=== Directions ===
1 – In the THP swap email below, condense the paragraph that begins "Yes. For swap out" into a shorter version that keeps its main facts.
2 – Pick up the THP swap email below where it stops, and write the next few sentences.

=== Reading passage ===

○ ○ ○ ○ ○ ○ ○

Re: [PATCH -v3 00/10] THP swap: Delay splitting THP during swapping out

From: Huang\, Ying
Date: Thu Sep 22 2016 - 22:13:00 EST

Hi, Shaohua,

Thanks for comments!

Shaohua Li <shli@xxxxxxxxxx> writes:

> On Wed, Sep 07, 2016 at 09:45:59AM -0700, Huang, Ying wrote:
>> The advantages of the THP swap support include:

Sorry for confusing. This is the advantages of the final goal, that is,
avoid splitting/collapsing the THP during swap out/in, not the
advantages of this patchset. This patchset is just the first step of
the final goal. So some advantages of the final goal is not reflected
in this patchset.

>> - Batch the swap operations for the THP to reduce lock
>> acquiring/releasing, including allocating/freeing the swap space,
>> adding/deleting to/from the swap cache, and writing/reading the swap
>> space, etc. This will help improve the performance of the THP swap.
>> - The THP swap space read/write will be 2M sequential IO. It is
>> particularly helpful for the swap read, which usually are 4k random
>> IO. This will improve the performance of the THP swap too.
> I think this is not a problem. Even with current early split, we are allocating
> swap entry sequentially, after IO is dispatched, block layer will merge IO to
> big size.

Yes. For swap out, the original implementation can merge IO to big size
already. But for the THP swap out, instead of allocating one bio for
each 4k page in a THP, we can allocate one bio for each THP. This will
avoid many useless CPU cycles to split then merge. I think this will
help performance for the fast storage device.

>> - It will help the memory fragmentation, especially when the THP is
>> heavily used by the applications. The 2M continuous pages will be
>> free up after THP swapping out.

○ ○ ○ ○ ○ ○ ○

=== Data supplied ===
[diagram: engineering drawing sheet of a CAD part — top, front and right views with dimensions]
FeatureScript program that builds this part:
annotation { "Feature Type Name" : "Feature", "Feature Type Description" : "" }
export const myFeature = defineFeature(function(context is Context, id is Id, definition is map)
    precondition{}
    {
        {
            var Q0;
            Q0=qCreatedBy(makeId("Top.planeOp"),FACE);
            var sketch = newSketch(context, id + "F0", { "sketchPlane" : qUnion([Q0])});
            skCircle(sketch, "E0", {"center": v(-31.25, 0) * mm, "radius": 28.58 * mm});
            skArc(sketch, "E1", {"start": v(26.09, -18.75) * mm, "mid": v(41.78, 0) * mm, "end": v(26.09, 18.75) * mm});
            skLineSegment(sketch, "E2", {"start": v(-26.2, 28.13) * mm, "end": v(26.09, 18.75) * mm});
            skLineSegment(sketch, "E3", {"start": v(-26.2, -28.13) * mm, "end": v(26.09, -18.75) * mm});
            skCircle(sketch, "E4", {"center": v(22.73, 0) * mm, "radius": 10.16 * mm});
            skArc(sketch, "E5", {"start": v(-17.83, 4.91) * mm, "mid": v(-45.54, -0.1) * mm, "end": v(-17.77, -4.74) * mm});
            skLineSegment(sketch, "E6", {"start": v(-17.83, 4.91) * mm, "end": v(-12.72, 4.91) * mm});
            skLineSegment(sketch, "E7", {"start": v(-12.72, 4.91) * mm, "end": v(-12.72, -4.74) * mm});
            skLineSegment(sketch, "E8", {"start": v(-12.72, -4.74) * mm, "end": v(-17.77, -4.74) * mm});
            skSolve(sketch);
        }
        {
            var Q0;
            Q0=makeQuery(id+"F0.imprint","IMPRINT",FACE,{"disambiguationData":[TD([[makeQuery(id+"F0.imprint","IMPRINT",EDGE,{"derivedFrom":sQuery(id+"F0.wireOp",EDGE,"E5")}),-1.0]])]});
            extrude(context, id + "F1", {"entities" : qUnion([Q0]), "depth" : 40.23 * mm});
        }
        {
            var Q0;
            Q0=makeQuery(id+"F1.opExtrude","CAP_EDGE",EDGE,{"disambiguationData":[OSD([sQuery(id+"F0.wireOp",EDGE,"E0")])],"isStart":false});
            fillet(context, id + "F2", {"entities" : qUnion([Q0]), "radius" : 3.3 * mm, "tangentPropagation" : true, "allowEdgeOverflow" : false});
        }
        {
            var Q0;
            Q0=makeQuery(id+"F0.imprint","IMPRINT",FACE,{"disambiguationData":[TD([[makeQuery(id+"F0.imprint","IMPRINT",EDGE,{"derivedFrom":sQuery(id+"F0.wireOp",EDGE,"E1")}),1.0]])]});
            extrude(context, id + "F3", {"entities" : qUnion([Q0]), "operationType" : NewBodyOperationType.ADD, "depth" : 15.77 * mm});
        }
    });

○ ○ ○ ○ ○ ○ ○

=== Outputs in order ===
1 – The original swap-out implementation already merges IO into large sizes. For THP swap out, one bio can be allocated per THP instead of one per 4k page. This avoids wasting CPU cycles on splitting and then merging, and should help performance on fast storage devices.

2 –
> So this is impossible without THP swapin. While 2M swapout makes a lot of
> sense, I doubt 2M swapin is really useful. What kind of application is
> 'optimized' to do sequential memory access?

Although applications usually don't do much sequential memory access,
they still have space locality. And after 2M swap in, the THP before
swapped out is kept to be a THP after swapped in. It can be mapped into
the PMD of the application. This will help reduce the TLB contention.

> One advantage of THP swapout is to reduce TLB flush. Eg, when we split 2m to 4k
> pages, we set swap entry for the 4k pages since your patch already allocates
> swap entry before the split, so we only do tlb flush once in the split. Without
> the delay THP split, we do twice tlb flush (split and unmap of swapout). I
> don't see this in the patches, do I misread the code?

Combining THP splitting with unmapping? That sounds like a good idea.
It is not implemented in this patchset because I have not thought about
that before :).

In the next step of THP swap support, I will further delay THP splitting
after swapping out finished. At that time, we will avoid calling
split_huge_page_to_list() during swapping out. So the TLB flush only
need to be done once for unmap.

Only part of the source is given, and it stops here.